Rewrite all of the rows below with every "scientific name" changed to "binomial name" and nothing else altered. Omit the pictures from your version.

___ DATA FOR THE TASK ___

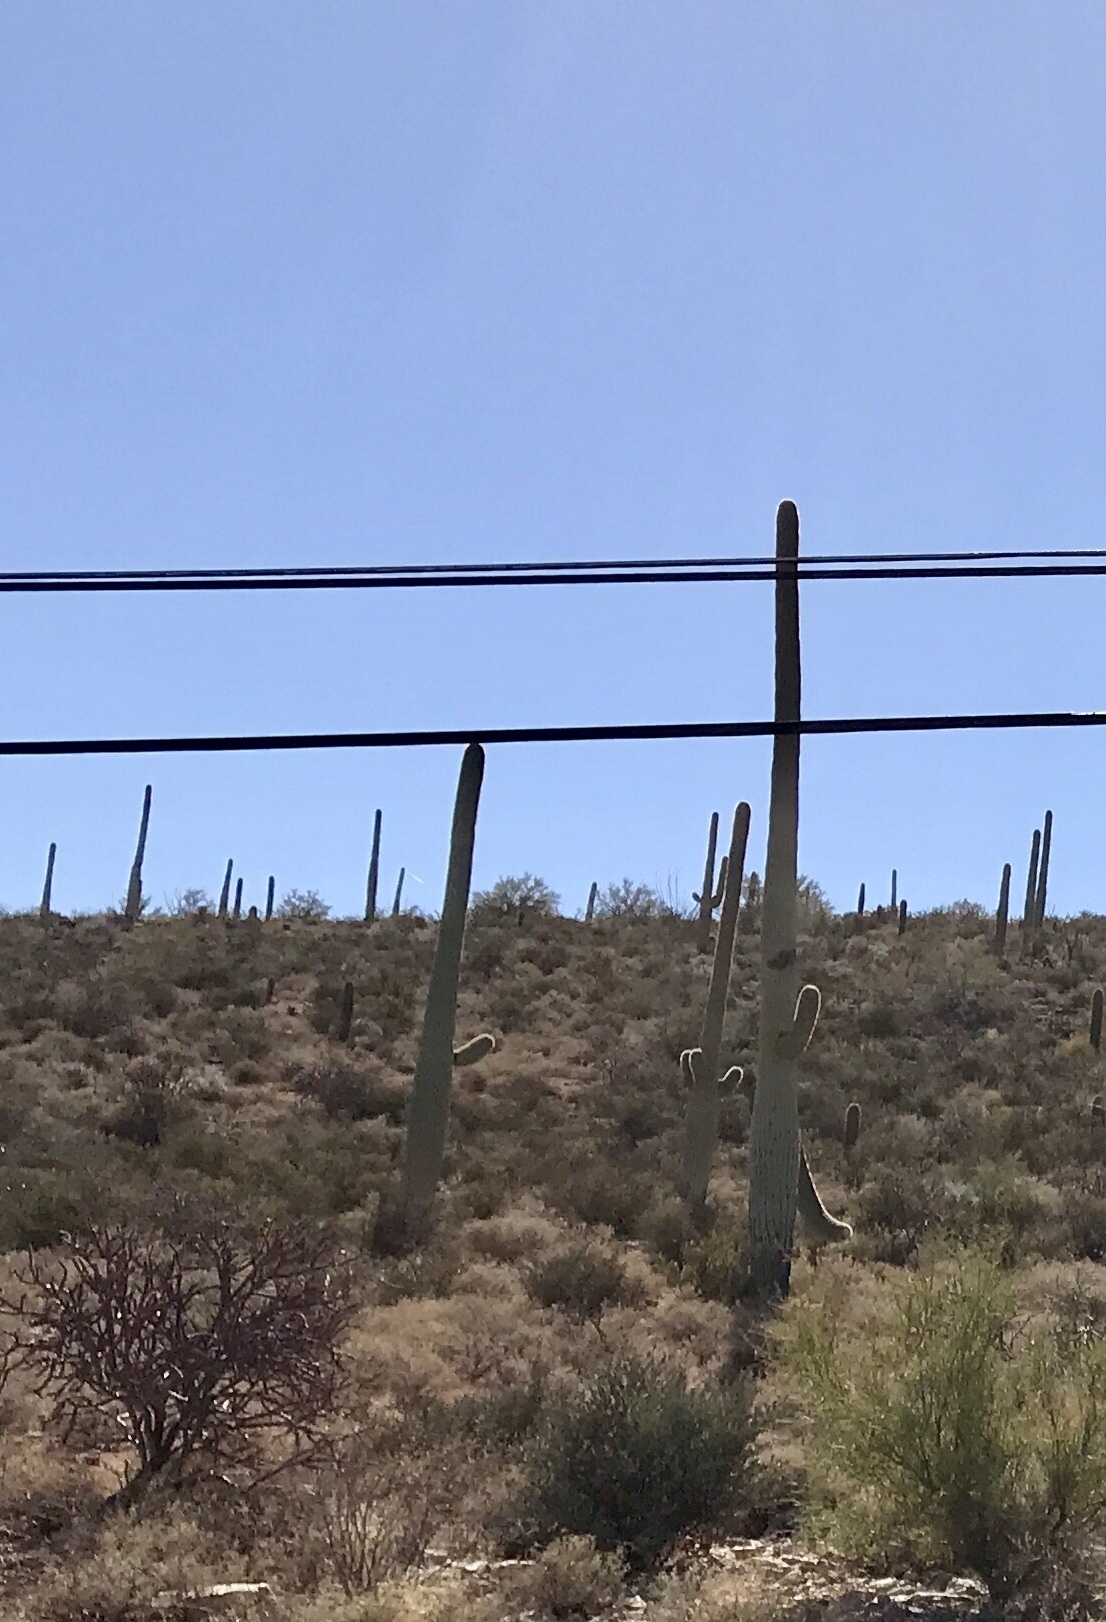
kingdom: Plantae
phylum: Tracheophyta
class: Magnoliopsida
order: Caryophyllales
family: Cactaceae
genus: Carnegiea
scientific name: Carnegiea gigantea
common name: Saguaro
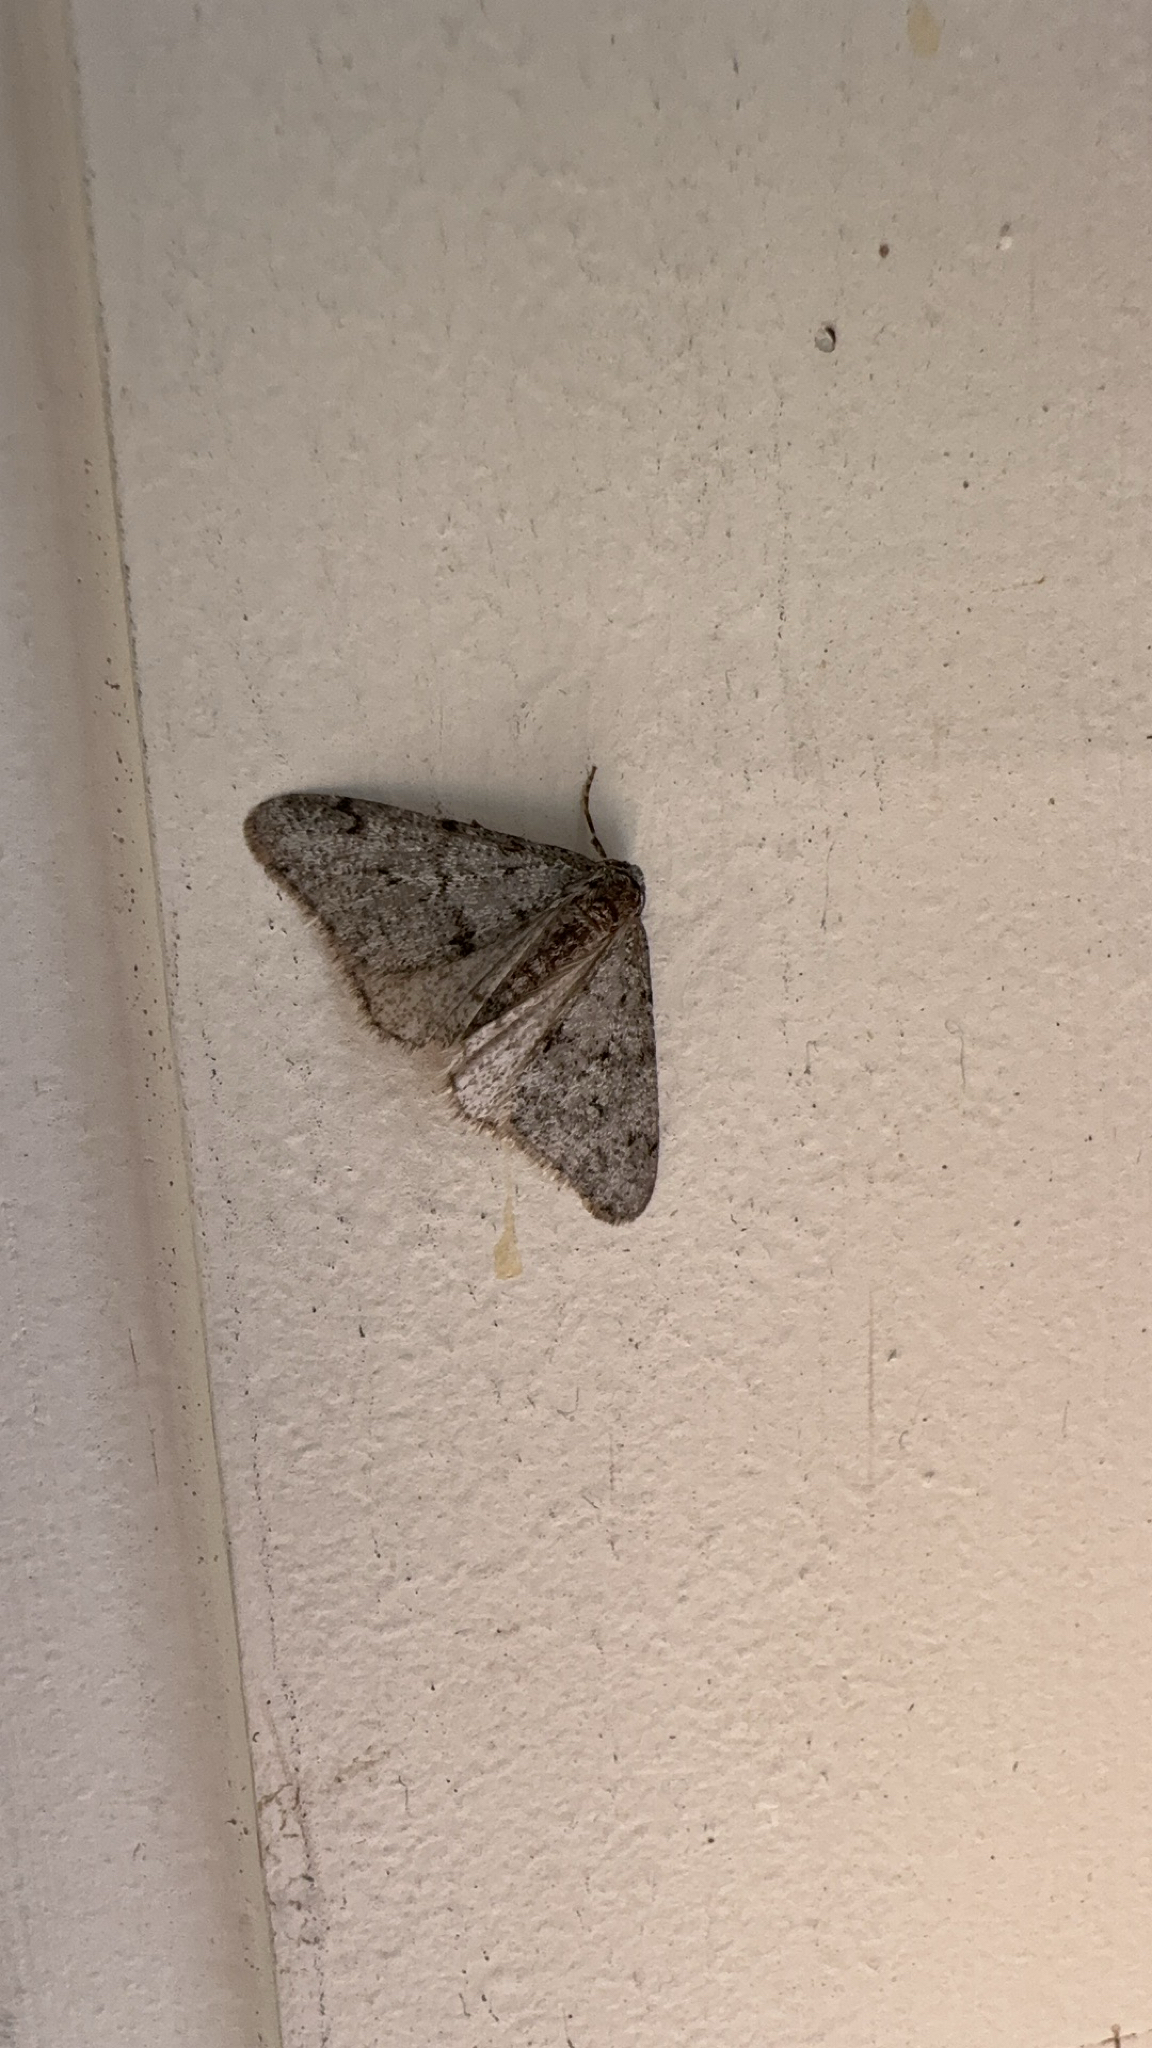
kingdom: Animalia
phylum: Arthropoda
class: Insecta
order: Lepidoptera
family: Geometridae
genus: Phigalia
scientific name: Phigalia strigataria
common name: Small phigalia
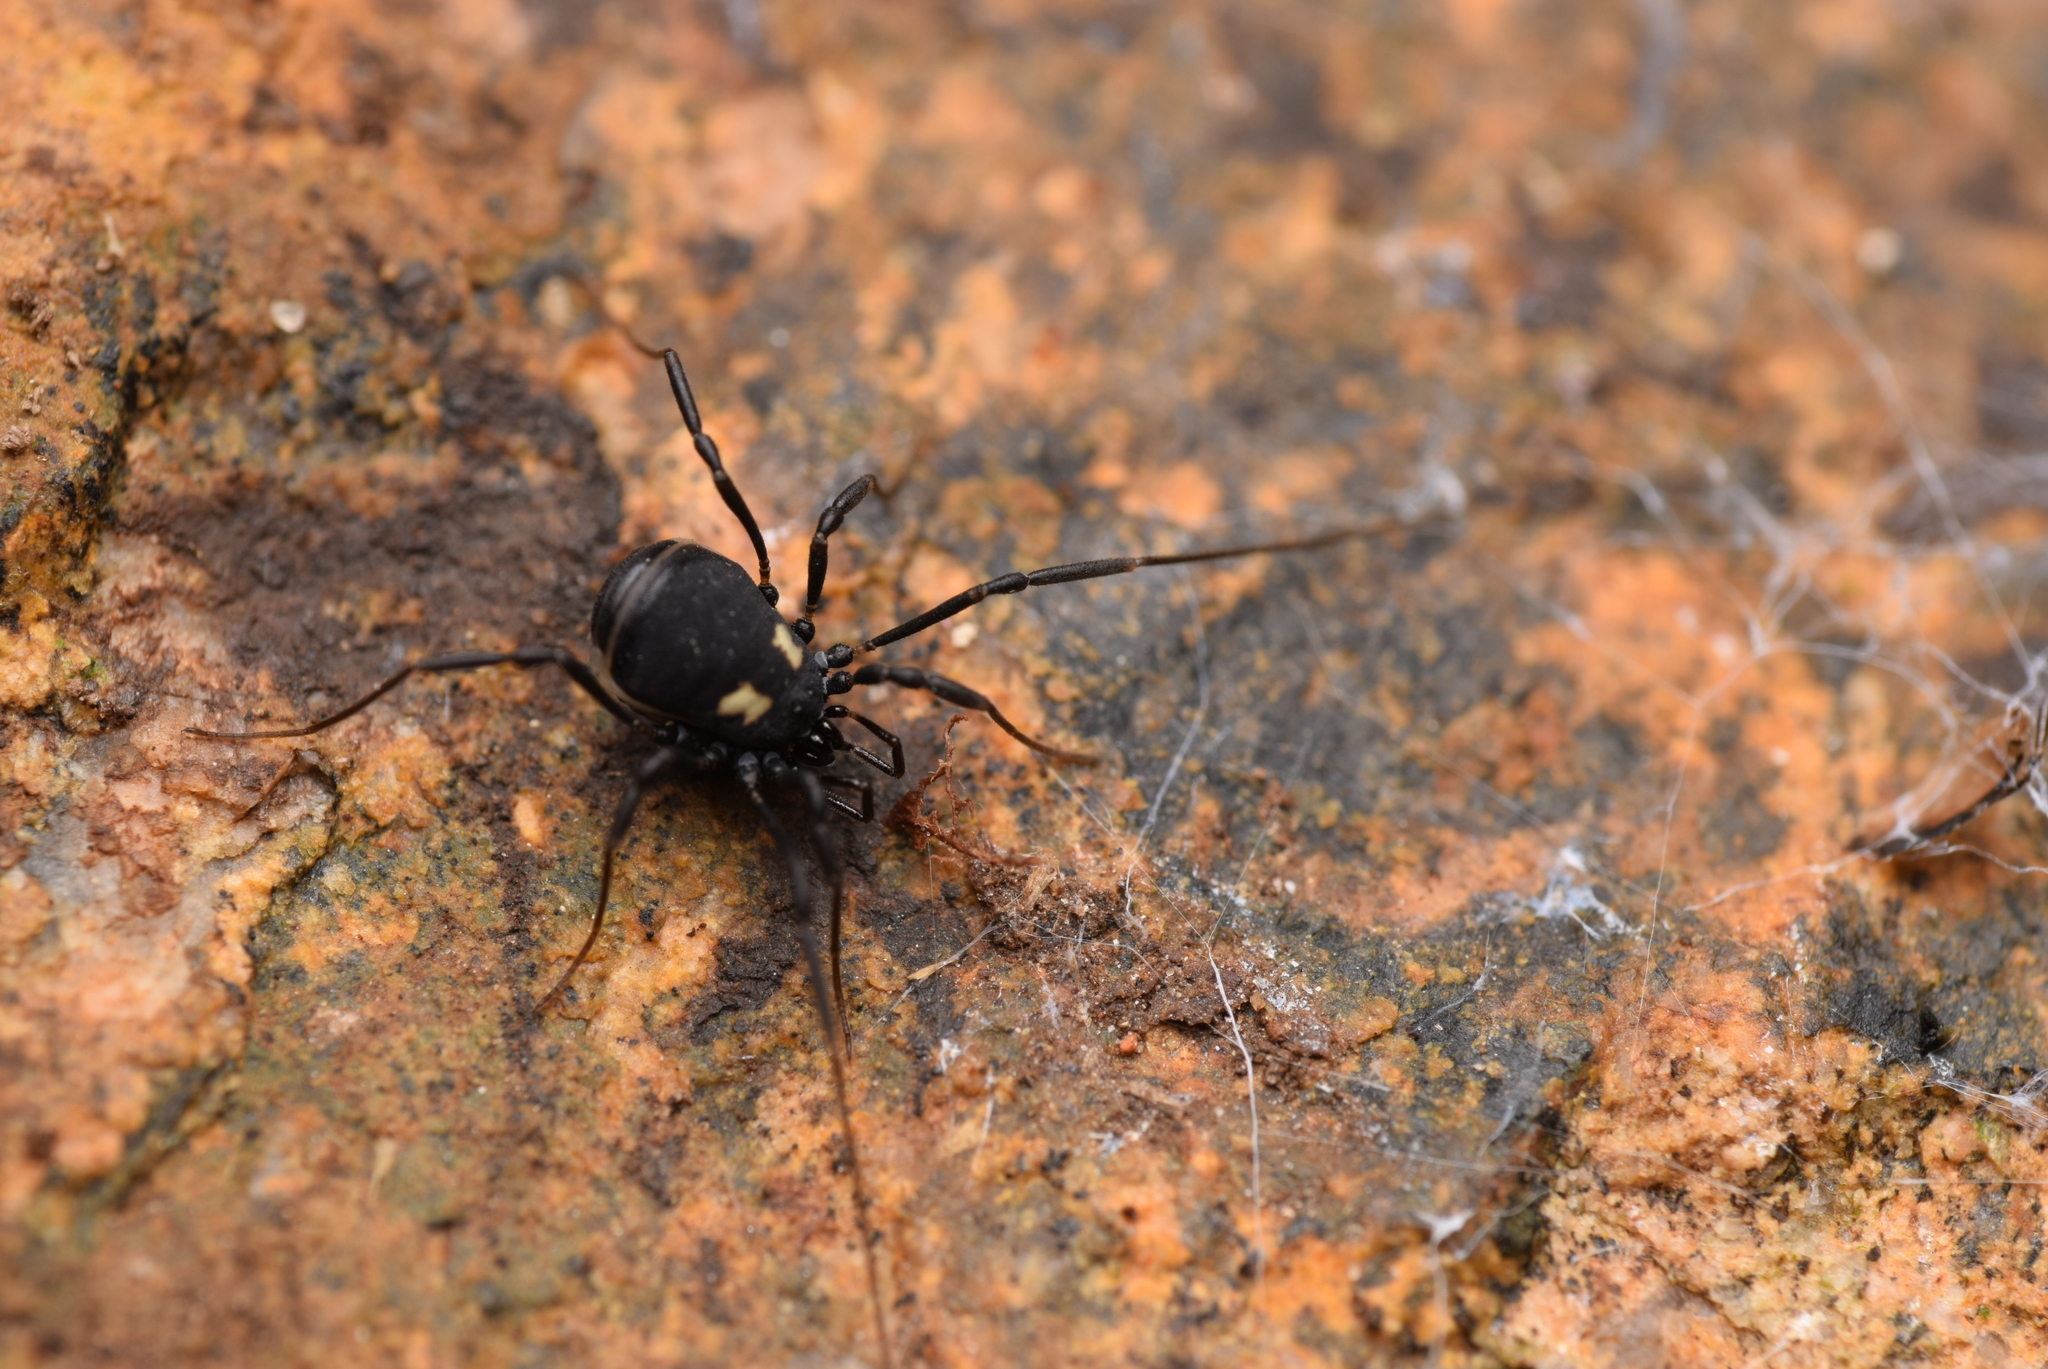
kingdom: Animalia
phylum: Arthropoda
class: Arachnida
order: Opiliones
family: Nemastomatidae
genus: Nemastoma
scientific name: Nemastoma bimaculatum
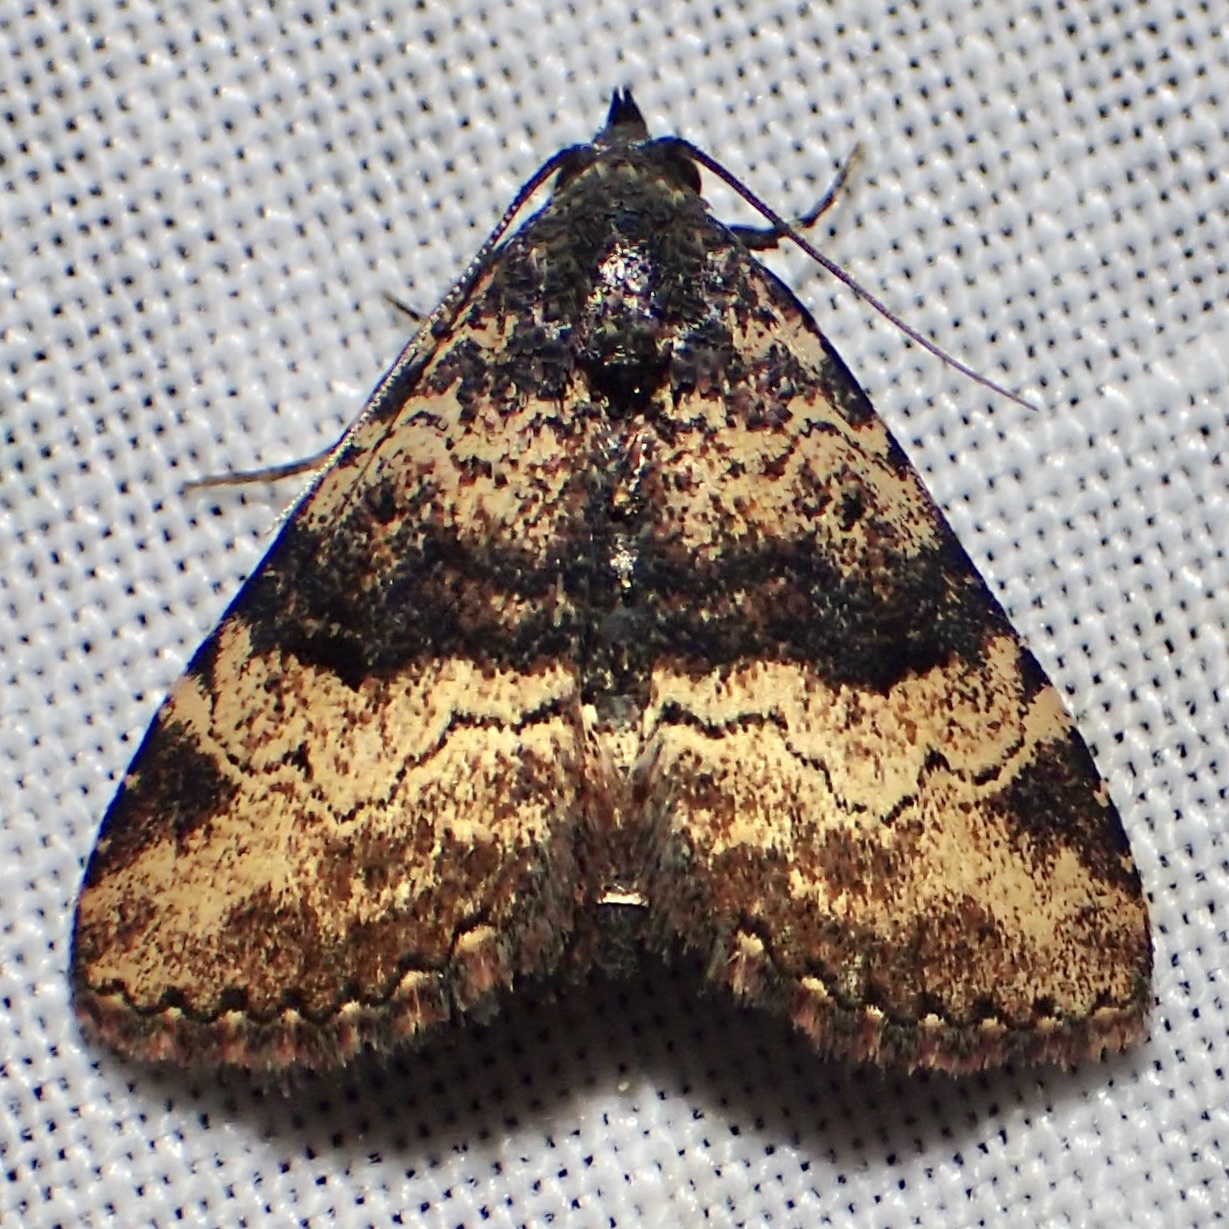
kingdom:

___

▶ RESULT OF THE TASK
kingdom: Plantae
phylum: Tracheophyta
class: Magnoliopsida
order: Caryophyllales
family: Cactaceae
genus: Carnegiea
binomial name: Carnegiea gigantea
common name: Saguaro
kingdom: Animalia
phylum: Arthropoda
class: Insecta
order: Lepidoptera
family: Geometridae
genus: Phigalia
binomial name: Phigalia strigataria
common name: Small phigalia
kingdom: Animalia
phylum: Arthropoda
class: Arachnida
order: Opiliones
family: Nemastomatidae
genus: Nemastoma
binomial name: Nemastoma bimaculatum
kingdom:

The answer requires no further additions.